Sara Bentes: cantora cega emprestou sua voz às urnas eletrônicas

A partir deste ano, a voz que guia pessoas com deficiência visual nas urnas tem uma nova identidade: Letícia.

A voz pertence à cantora Sara Bentes, de 42 anos. Amostras da voz da artista foram sintetizadas para criar a assistente que vai "humanizar" o apoio a pessoas com deficiência —desde 2000, as urnas já tinham uma voz, mas era robótica e não dizia o nome dos candidatos. Agora, Letícia vai informar o cargo que está em votação a cada momento, os números digitados e o nome do candidato escolhido. Tudo isso sem quebrar o sigilo do voto, com o uso de fones de ouvido distribuídos pelos mesários.

Sara Bentes também tem deficiência visual. Ela nasceu com glaucoma congênito, doença rara relacionada ao acúmulo de líquido e aumento da pressão dentro do olho. Durante a infância e juventude, Sara passou por 17 cirurgias, foi expulsa de uma escola que parou de aceitar alunos com deficiência e teve dificuldade com as matérias mais visuais, como física e geometria. Em depoimento à revista Marie Claire em 2018, contou: "Até hoje, tenho sonhos ruins com essa época".

Até os três anos, ela não enxergava nada. Depois, para a surpresa dos médicos, recuperou 5% da visão em cada olho. Na adolescência, no entanto, perdeu a visão no olho direito, que substituiu por uma prótese. Aos 27, depois de um procedimento de agulhamento (em que se faz uma punção no olho para liberar o líquido), perdeu a visão do olho esquerdo também.

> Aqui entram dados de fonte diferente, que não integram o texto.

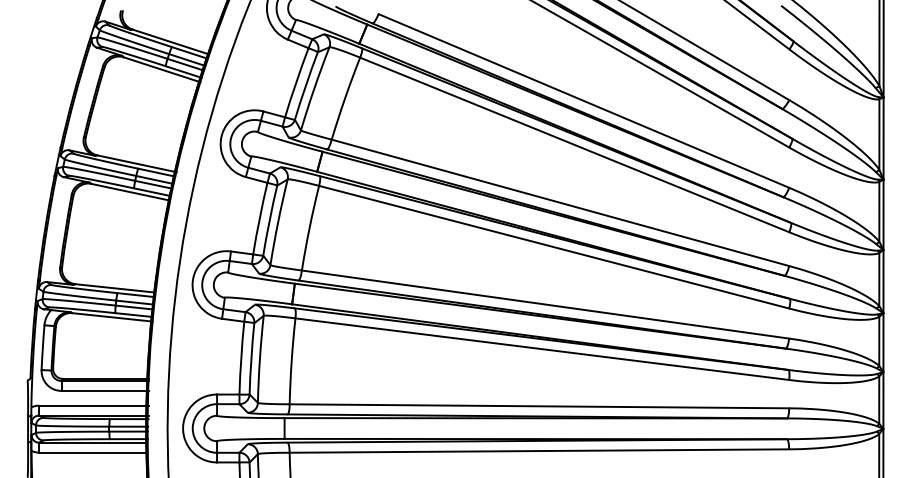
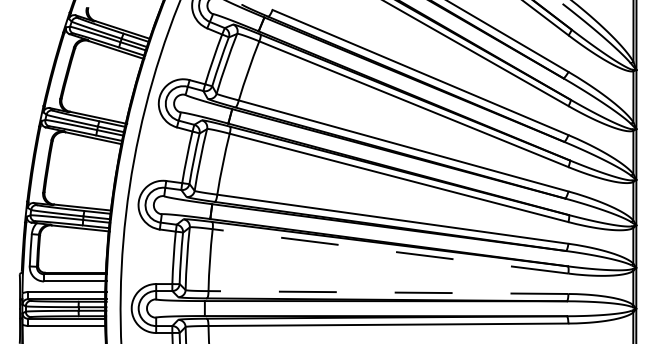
line: (542, 349) -> (390, 251), solid -> dashed
line: (539, 406) -> (388, 292), solid -> dashed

Lembro a última cor que vi, o rosa da toalhinha que usava para enxugar as lágrimas. Sara Bentes em depoimento à revista Marie Claire

Ela sempre teve afinidade com as artes. Aos 13 anos, montou uma dupla com a irmã, que tocava violão. Na mesma época, começou a escrever com ajuda de um software leitor de tela —hoje, além de cantora, ela também tem seis livros publicados. Sara é artista circense e atriz de teatro.

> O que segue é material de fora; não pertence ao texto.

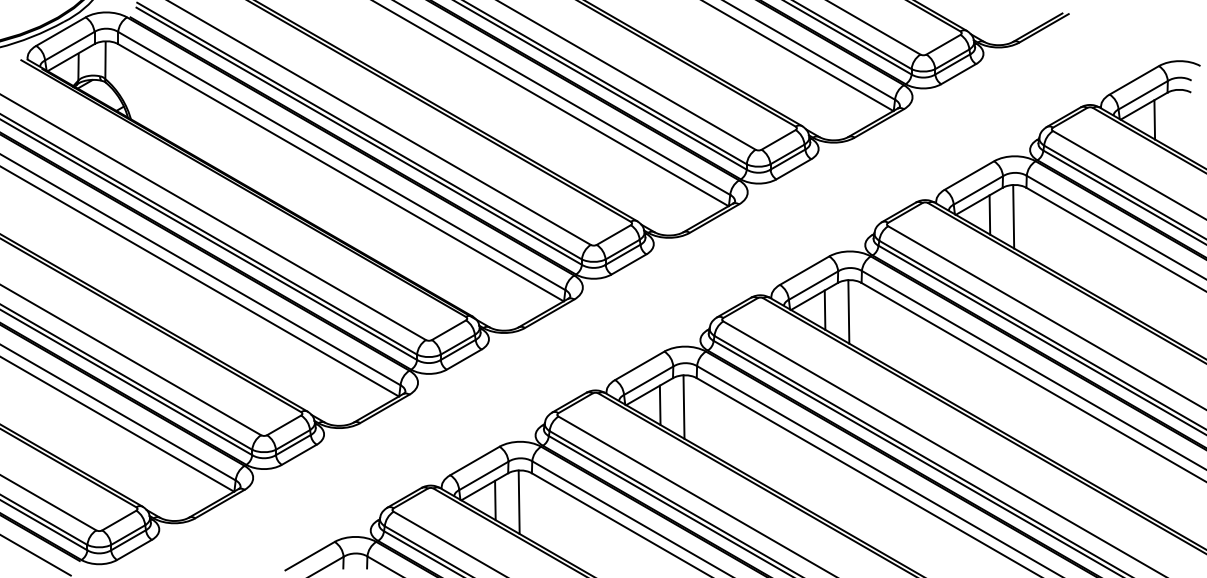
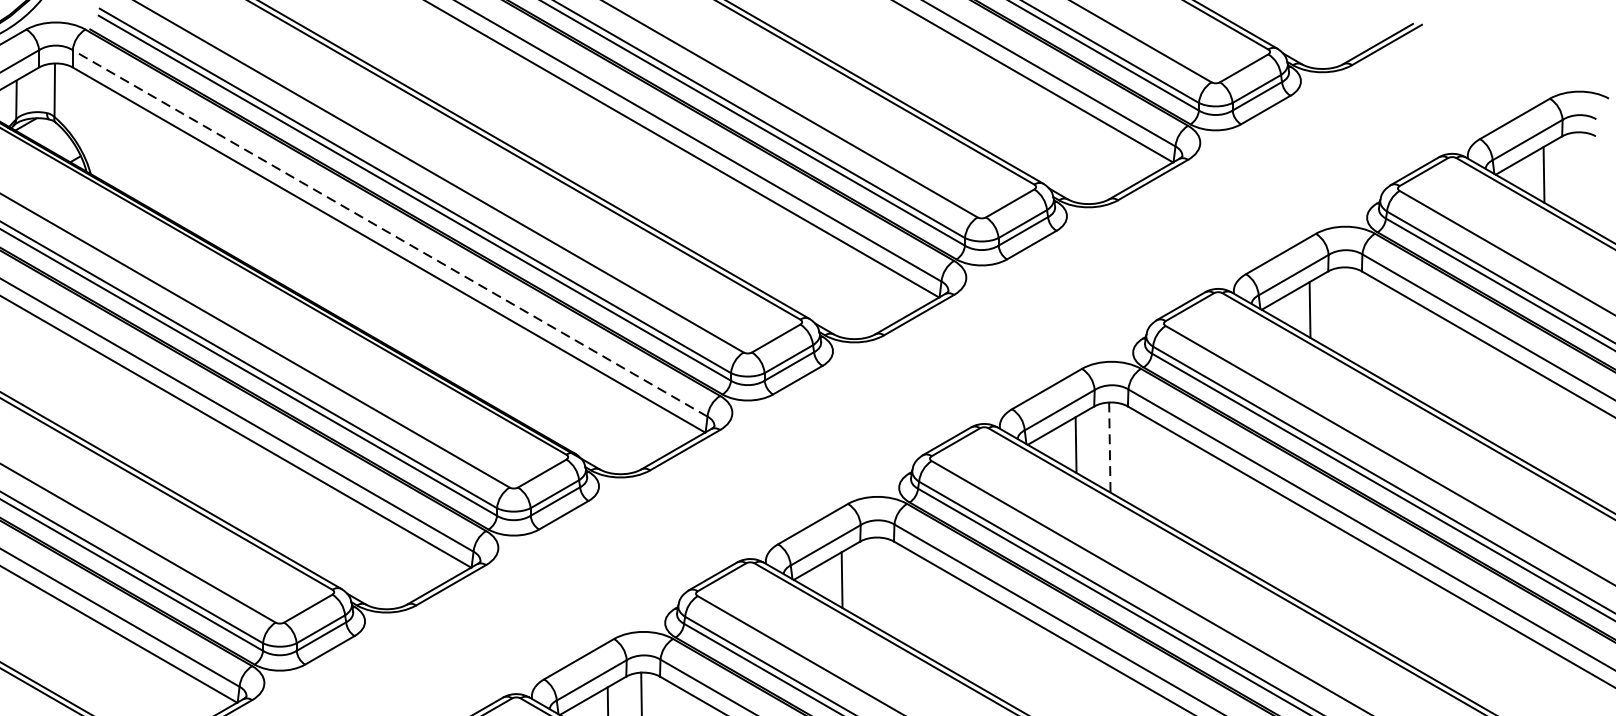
line: (341, 160) -> (389, 232), solid -> dashed
line: (1013, 216) -> (1343, 312), removed
line: (848, 311) -> (1109, 446), solid -> dashed
line: (683, 406) -> (875, 581), removed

Em um de seus shows, Sara deixa o público vendado. O Show no Escuro é descrito como "uma experiência sensorial imersiva" que desafia a plateia a abrir mão da visão. "Quando nos propomos a deixar de enxergar, desbloqueamos outros sentidos e nos conectamos com o que não perceberíamos normalmente", descreve Deivid Miranda, o diretor artístico do espetáculo.